:: MATERIAL FOR THE TASK
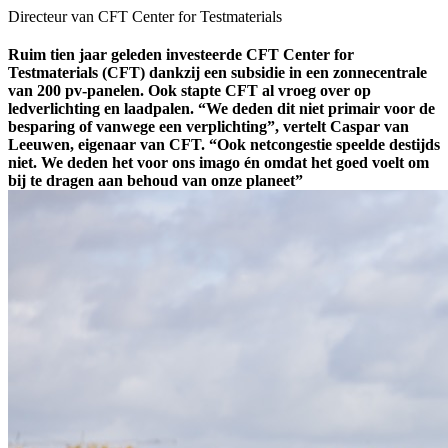
Directeur van CFT Center for Testmaterials
Ruim tien jaar geleden investeerde CFT Center for
Testmaterials (CFT) dankzij een subsidie in een zonnecentrale
van 200 pv-panelen. Ook stapte CFT al vroeg over op
ledverlichting en laadpalen. “We deden dit niet primair voor de
besparing of vanwege een verplichting”, vertelt Caspar van
Leeuwen, eigenaar van CFT. “Ook netcongestie speelde destijds
niet. We deden het voor ons imago én omdat het goed voelt om
bij te dragen aan behoud van onze planeet”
::::
Give back exactly the lines from the one that contains "besparing of vanwege" to the end of the data above, both of those lines included.

besparing of vanwege een verplichting”, vertelt Caspar van
Leeuwen, eigenaar van CFT. “Ook netcongestie speelde destijds
niet. We deden het voor ons imago én omdat het goed voelt om
bij te dragen aan behoud van onze planeet”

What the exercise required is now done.